Alasan kegiatan syuting berjalan lebih cepat dari
jadwal adalah karena wanita ini────Kuon. Nama aslinya adalah Kazemiya
Kuon.
Tapi justru
orang itu sendiri yang kini menjadi sumber masalah.
Meskipun
syuting hari ini sudah selesai, jadi tidak ada masalah terkait jadwal, tetap
saja hal ini sangat mengejutkan bagi staf dan pemain lain.
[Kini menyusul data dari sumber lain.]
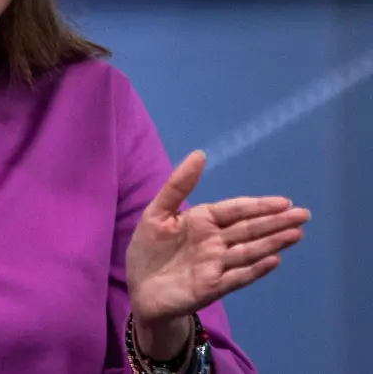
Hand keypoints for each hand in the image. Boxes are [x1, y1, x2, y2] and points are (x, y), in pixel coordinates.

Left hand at [126, 150, 308, 351]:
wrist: (139, 289)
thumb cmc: (148, 249)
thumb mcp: (157, 213)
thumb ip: (178, 185)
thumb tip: (200, 154)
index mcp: (202, 221)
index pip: (235, 210)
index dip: (259, 206)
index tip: (284, 201)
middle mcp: (215, 242)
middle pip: (249, 229)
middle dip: (275, 222)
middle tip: (303, 214)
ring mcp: (216, 265)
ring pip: (249, 251)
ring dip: (272, 243)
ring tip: (295, 234)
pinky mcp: (213, 286)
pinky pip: (237, 276)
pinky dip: (255, 269)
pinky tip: (273, 260)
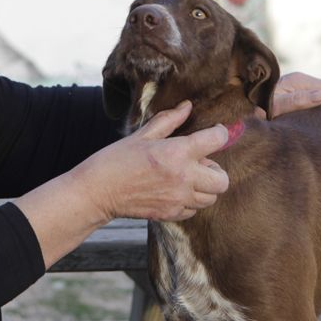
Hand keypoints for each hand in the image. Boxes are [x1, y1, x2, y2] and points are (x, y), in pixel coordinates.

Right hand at [80, 101, 230, 222]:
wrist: (98, 191)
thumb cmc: (116, 159)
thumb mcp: (142, 135)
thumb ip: (169, 121)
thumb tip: (187, 106)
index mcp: (177, 152)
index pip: (217, 140)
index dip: (220, 133)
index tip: (214, 133)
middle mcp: (183, 177)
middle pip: (222, 179)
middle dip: (216, 170)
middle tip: (199, 164)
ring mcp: (178, 199)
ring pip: (211, 197)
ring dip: (204, 187)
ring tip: (186, 178)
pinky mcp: (171, 214)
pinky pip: (194, 210)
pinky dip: (190, 201)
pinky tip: (174, 191)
“Kuon, sebenarnya apa yang terjadi?”
Kuon yang begitu, Kazemiya Kuon, kini sedang mendesakkan sesuatu
kepada manajer sekaligus ibunya, Kazemiya
Sorami.
Bahkan
orang-orang di sekitarnya dapat dengan jelas melihat bahwa api amarah
berkedip-kedip dengan tenang. Dia seperti
siap mencengkeram kerah ibunya kapan saja. Ini sangat bertolak belakang dengan
sikapnya selama ini yang selalu berusaha menjaga suasana tempat syuting tetap
ceria.
“...Kamu tidak mendengarnya? Atau kamu masih belum mengerti? Ah,
baiklah. Kalau begitu biar aku jelaskan sedemikian
rupa hingga Mamah bisa memahaminya.”
Lalu dia menatap tajam ibunya, dengan
pandangan yang bahkan lebih intens daripada saat syuting.
“Aku menyuruhmu untuk menjelaskannya selagi aku bersikap baik padamu, dasar nenek peyot. Sekarang jelaskan padaku tentang cerita omong kosongmu yang mengusir Kohaku-chan dari rumah.”